Can Big Pharma Be Trusted?

The real question at hand goes far beyond the obvious question about horse urine. The real question is why anyone should believe any big pharma companies when employees are willing to “Dismiss/Distract” and ignore legitimate concerns.

I am not a lawyer, but in my mind we are not talking about civil liabilities here, but rather criminal ones. Tough questions must be asked "What did Wyeth know?; When did Wyeth know it? And most importantly: To what extent (if any) did Wyeth cover it up, knowingly putting women’s lives at risk for the sake of a buck?"

Pfizer should be addressing those questions instead of callously dismissing claims with a preposterous combination of rhetoric … "Prempro is a safe, federally approved drug that did not cause Ms. Barton’s breast cancer" while simultaneously saying "Wyeth acted responsibly by including a clear warning about a breast cancer risk on Prempro labels."

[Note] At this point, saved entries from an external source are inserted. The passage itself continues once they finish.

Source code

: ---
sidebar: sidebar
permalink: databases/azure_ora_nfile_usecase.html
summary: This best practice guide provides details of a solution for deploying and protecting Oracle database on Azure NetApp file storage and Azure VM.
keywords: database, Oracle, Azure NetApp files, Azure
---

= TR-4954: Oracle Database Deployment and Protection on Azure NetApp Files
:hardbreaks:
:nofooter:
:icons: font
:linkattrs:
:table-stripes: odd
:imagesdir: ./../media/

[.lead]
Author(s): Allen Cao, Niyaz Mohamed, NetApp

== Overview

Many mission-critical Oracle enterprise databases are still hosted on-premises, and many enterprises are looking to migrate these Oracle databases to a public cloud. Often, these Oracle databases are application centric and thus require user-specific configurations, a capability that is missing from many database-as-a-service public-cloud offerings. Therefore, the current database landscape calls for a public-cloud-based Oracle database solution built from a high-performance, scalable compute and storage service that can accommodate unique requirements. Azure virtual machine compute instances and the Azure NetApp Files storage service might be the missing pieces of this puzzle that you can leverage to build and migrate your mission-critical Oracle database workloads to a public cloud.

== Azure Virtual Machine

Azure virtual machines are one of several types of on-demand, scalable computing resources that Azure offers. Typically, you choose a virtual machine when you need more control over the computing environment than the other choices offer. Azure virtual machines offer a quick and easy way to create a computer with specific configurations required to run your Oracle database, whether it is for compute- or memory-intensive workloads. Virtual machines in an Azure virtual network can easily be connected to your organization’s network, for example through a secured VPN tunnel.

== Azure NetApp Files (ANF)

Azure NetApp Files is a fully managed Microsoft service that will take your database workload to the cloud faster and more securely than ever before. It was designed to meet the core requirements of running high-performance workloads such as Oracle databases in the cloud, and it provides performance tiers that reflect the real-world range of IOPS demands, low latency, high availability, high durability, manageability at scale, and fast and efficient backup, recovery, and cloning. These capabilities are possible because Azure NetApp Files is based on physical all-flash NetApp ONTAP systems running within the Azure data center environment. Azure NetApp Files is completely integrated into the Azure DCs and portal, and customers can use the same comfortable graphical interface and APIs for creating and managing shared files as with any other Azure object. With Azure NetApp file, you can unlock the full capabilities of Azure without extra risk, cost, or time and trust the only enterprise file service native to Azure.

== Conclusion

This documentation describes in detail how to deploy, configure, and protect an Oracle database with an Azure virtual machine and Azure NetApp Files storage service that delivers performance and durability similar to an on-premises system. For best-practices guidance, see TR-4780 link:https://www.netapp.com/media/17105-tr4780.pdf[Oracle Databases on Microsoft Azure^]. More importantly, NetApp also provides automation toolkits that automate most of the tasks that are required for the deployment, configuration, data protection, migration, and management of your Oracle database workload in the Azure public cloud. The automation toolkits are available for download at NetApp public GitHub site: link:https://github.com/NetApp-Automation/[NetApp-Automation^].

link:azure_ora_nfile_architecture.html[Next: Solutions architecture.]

That combination of Pfizer statements is not only insensitive and disingenuous, it is point blank stupid. Pfizer’s statements suggest it is not interested in the truth, rather Pfizer simply wants the problem to go away. That is a sure guarantee that it won’t.

Addendum:

DH Writes:

Hi Mish
Another great article exposing big pharma. What you might not know is that bio-identical hormones are available through compounding pharmacies at a fraction of the cost. Recent large, long time studies in Europe reveal that bio identical hormones do not pose the health risk of horse estrogen (pemarin), a non bio identical substance. I have no dog in this fight but my hobby is the study of medicine and alternative treatments, so I know more than most about this. What is the surprise that sticking a foreign substance (horse estrogen) into your body will eventually cause some serious imbalances or worse.

Regards,
DH

SJ writes:

Mish,

Thank you for posting that article. This has long been an area of contention for women. What is quite compelling is how safe B-IHRT bio-identical replacement therapy is. Unfortunately, there’s no money in non-patentable substances.

Big pharma’s hold over women’s health is frightening. The fact that they have stood up in front of Congress and tried to get bio-identical hormones made illegal speaks volumes. B-IHRT is the only safe protection for women who face early menopause, IMHO.

Mike "Mish" Shedlock

******

Abstract found in my quick pubmed search.  

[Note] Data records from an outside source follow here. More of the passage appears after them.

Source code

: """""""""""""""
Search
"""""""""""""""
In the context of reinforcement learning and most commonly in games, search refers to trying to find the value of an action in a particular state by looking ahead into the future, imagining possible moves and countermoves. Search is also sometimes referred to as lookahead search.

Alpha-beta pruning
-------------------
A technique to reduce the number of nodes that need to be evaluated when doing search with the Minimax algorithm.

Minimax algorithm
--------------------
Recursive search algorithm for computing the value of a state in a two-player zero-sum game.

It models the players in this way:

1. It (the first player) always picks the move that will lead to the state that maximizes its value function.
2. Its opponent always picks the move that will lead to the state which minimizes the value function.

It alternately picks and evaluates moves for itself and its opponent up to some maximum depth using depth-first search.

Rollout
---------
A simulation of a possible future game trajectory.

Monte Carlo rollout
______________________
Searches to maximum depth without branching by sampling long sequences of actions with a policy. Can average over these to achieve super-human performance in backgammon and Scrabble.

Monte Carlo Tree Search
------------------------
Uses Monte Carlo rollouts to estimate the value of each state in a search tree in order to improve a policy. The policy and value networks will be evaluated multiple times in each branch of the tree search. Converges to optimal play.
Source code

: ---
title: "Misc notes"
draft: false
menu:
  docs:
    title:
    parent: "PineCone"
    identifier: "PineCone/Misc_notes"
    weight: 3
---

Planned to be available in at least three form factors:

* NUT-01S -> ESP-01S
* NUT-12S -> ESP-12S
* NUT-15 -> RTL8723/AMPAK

The replacement of the replacement in menopause: hormone therapy, controversies, truth and risk.

Burrell BA, Nurs Inq. 2009 Sep;16(3):212-22.

A Foucauldian discourse analysis is employed to identify how our current understandings of menopause are culturally and historically determined by medical discourse. The polarity of the normal and the abnormal (pathological) became the crux of medical deliberation, where deviation from norms becomes the reason for intervention. Through manifold relations of power and the ‘struggle of knowledges’ medicine derives social authority, influencing social orthodoxies thus normalising menopausal women via discursive constructs. The course of nature in ageing women has been re-categorised as unnatural. In using the case of hormone therapy (HT) and the emergence of bio-identical or natural hormones, while deconstructing the premises used in marketing both types of hormone therapy, the tenuousness of scientific claims about these hormones is revealed. Discourses on bio-identical hormones (BHT) display a reliance on seemingly opposing naturalist and scientific arguments. Menopause, having been constructed as a deficiency disease, required initially chemical hormone replacement and now bio-identical hormones replacing the mainstream medical solution. The idea of the postmenopausal state as diseased is perpetuated as the basis to suggest therapies to women. This paper suggests that although therapeutic in a few cases, hormone preparations are in fact potentially dangerous lifestyle drugs.